Я хотела бы пустынного зеленого уголка у моря, а главное – с ним. Но это слишком хорошо для меня. Всякий говорит: «Я еду туда и туда»; мой конюх говорит: «Я еду на морские купанья». А я не могу.
Я уже давно была бы здорова, если бы мне дали путешествовать, когда мне этого еще хотелось. Но государь ни за что не соглашался, не знаю почему. А теперь поздно.
Я всегда просила Бога, чтобы Он помог мне сломить себя, уничтожить в себе всякое желание. Я жертвовала государю всем, как в малом, так и в большом. Сначала трудно было, но стоило ему сказать: «Вы такая рассудительная», – и я делала все, что он хотел. Я смешивала покорность ему с покорностью Богу, и это была моя религия. Я говорила себе: «Он этого хочет», – и трудное делалось легким, горькое – сладким; все легче и легче, все слаще и слаще.
Ну вот и сломила себя. Во мне больше нет желаний, нет воли, нет ничего, как будто меня самой нет.
Почему же вдруг стало страшно? Почему я не знаю, права ли я? прав ли он?
– У тебя ложный стыд, – часто говорила мне маменька, – когда тебя оттесняют, ты сейчас же сама прячешься, начинаешь стыдиться и по стенке пробираешься, чтобы тебя не заметили. Надо быть самоуверенней. Это необходимо в твоем положении.
Да, всю жизнь пробираюсь по стенке; делаю вид, что меня нет; стараюсь не быть. По Писанию: жены да безмолвствуют.
Я только женщина, я слишком женщина.
Права ли я, что сломила, убила себя для него? Может быть, надо было возмутиться? Может быть, я была правее, когда возмущалась?
Но теперь поздно. Теперь я нужна ему; нужнее, чем когда-либо, воля моя, сила, помощь, – но вот ничего не могу ему дать, потому что во мне самой нет ничего. Мертвая рядом с живым. Иногда он подходит ко мне, как будто все еще надеется, хочет что-то сказать и ждет, чтобы я заговорила; но у меня нет слов, и мы оба молчим, а если говорим, то это как беседа глухонемых.
Я не знаю, что с ним, вижу только, что трудно ему, так трудно, как еще никогда. И не могу помочь, ничего не могу сделать. Должна смотреть, как он гибнет, – и ничего, ничего не могу сделать.

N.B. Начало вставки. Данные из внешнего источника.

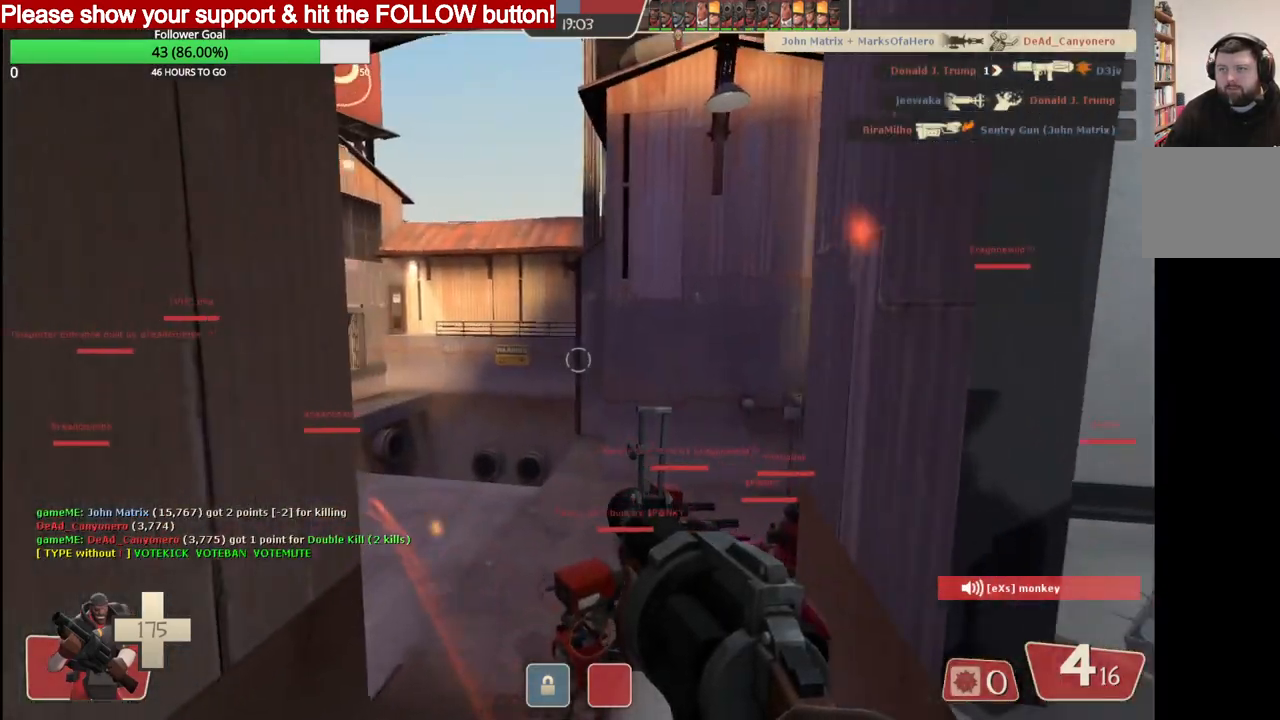
{"buttons": [], "left_stick": "up", "right_stick": "right", "events": [[83, "SQUARE", "up"], [133, "SQUARE", "down"], [217, "SQUARE", "up"], [500, "right_stick", "right"]]}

Мы – как два утопающих: друг за друга цепляемся и тащим друг друга ко дну.
Если я одна виновата, прости меня, Господи! Ты Сам меня создал такою. Я ничего не могу, ничего не хочу, ничего не знаю – я только люблю.
А если оба мы виноваты, – казни меня, а не его, возьми душу мою за него…»
Кончив читать, закрыла дневник с таким чувством, что конец его – ее конец.
Красные капли сургуча на белую бумагу, как капли крови, закапали; старинной печатью с девичьим Баденским гербом[125] запечатала; сделала надпись: «После моей смерти сжечь».
Спрятала дневник в шкатулку и заперла на ключ.
Закрыла лицо руками. Молилась все о том же, – чтобы Господь казнил ее одну, а его помиловал.
Была и другая молитва в душе ее, но она сама почти не знала о ней, а если бы узнала, то удивилась бы, испугалась: молитва о том, чтобы Бог простил ее, так же как она прощает Бога.
«Батюшка, ваше величество! Всеподданнейше доношу вашему императорскому величеству, что посланный фельдъегерский офицер Ланг привез сего числа от графа Витта 3-го Украинского полка унтер-офицера Шервуда, который объявил мне, что он имеет донести вашему величеству касающееся до армии, а не до поселенных войск, – состоящее, будто бы, в каком-то заговоре, которое он не намерен никому более открыть, как лично вашему величеству. Я его более не спрашивал, потому что он не желает оного мне открыть, да и дело не касается военных поселений, а потому и отправил его в Санкт-Петербург к начальнику штаба, генерал-майору Клейнмихелю, с тем чтобы он содержал его у себя в доме и никуда не выпускал, пока ваше величество изволите приказать, куда его представить. Приказал я Лангу на заставе унтер-офицера Шервуда не записывать. Обо всем оном всеподданнейше вашему императорскому величеству доношу.
Вашего императорского величества верноподданный
Граф Аракчеев».
Это письмо из Грузина государь получил на Каменном острове, в середине июля. Еще раньше писал ему Шервуд, помимо Аракчеева, через лейб-медика Виллие, прося, чтобы отвезли его в Петербург, по важному, касающемуся лично до государя императора делу.